▶ [GOAL 1]: Please rewrite the records, beginning at their first line and stopping after the line that has "[0 ×6]], mix -0.36". Change "developed" to "processed" and leave everything else unchanged.

Spatial Trialetics

Political geographer and urban planner Edward Soja, by building on Henri Lefebvre’s concept of the spatial triad, offers the theory of spatial trialectics which includes his reference to the thirdspace. Soja’s theory of thirdspace acts as “an-Other way of understanding and acting to change the spatiality of human life, a distinct mode of critical spatial awareness that is appropriate to the new scope and significance being brought about in the rebalanced trialectices of spatiality–historicality–sociality.” (Soja 1996, 57) Soja’s thirdspace, where reality and imaginings come together, not unlike Lefebvre’s philosophies, allows us to understand space in new ways, “everything comes together… subjectivity and objectivity, the abstract and the concrete, the real and the imagined, the knowable and the unimaginable, the repetitive and the differential, structure and agency, mind and body, consciousness and the unconscious, the disciplined and the transdisciplinary, everyday life and unending history.” (Soja 1996, 57)

▶ [DATA SECTION]:
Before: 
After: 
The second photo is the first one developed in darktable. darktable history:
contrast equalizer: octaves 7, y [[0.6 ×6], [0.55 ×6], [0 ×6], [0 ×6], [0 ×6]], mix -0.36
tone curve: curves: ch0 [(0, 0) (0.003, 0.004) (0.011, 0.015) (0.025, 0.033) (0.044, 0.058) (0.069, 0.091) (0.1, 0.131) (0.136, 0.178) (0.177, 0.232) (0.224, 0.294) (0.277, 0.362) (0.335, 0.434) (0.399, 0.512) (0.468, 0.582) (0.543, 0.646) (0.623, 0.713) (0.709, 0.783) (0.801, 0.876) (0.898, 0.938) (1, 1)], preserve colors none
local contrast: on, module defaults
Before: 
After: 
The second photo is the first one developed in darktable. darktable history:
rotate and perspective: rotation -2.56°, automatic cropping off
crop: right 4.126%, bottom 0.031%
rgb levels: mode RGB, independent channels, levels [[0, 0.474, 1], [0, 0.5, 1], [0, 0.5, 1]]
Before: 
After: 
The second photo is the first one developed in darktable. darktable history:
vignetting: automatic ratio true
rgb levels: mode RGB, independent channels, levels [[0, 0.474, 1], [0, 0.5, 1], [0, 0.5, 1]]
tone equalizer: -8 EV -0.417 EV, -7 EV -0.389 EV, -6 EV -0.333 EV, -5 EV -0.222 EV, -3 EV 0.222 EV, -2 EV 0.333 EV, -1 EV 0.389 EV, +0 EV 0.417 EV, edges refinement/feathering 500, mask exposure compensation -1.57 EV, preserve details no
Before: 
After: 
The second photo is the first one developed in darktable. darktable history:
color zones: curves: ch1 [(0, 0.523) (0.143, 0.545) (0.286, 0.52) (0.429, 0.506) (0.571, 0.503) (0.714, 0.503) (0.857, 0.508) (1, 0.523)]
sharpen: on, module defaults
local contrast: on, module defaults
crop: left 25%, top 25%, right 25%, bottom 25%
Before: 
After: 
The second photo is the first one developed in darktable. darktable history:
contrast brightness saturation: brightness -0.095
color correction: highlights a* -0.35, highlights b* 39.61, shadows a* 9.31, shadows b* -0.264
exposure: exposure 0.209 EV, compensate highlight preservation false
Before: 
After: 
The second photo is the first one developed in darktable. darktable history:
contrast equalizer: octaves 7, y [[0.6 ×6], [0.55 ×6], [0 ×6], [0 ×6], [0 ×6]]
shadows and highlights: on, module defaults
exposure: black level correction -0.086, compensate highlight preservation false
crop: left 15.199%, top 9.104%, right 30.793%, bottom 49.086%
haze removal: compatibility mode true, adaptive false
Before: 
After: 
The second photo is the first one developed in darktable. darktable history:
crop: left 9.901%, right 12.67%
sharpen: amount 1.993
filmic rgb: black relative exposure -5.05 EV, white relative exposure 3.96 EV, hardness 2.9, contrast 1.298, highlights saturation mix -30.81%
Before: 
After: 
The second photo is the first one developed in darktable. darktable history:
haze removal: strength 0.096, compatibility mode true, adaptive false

▶ [GOAL 2]: In the passage on spatial trialectics, whose concept of the spatial triad does Edward Soja build on?

▶ [ANSWER 1]:
Before: 
After: 
The second photo is the first one processed in darktable. darktable history:
contrast equalizer: octaves 7, y [[0.6 ×6], [0.55 ×6], [0 ×6], [0 ×6], [0 ×6]], mix -0.36

▶ [ANSWER 2]: Henri Lefebvre's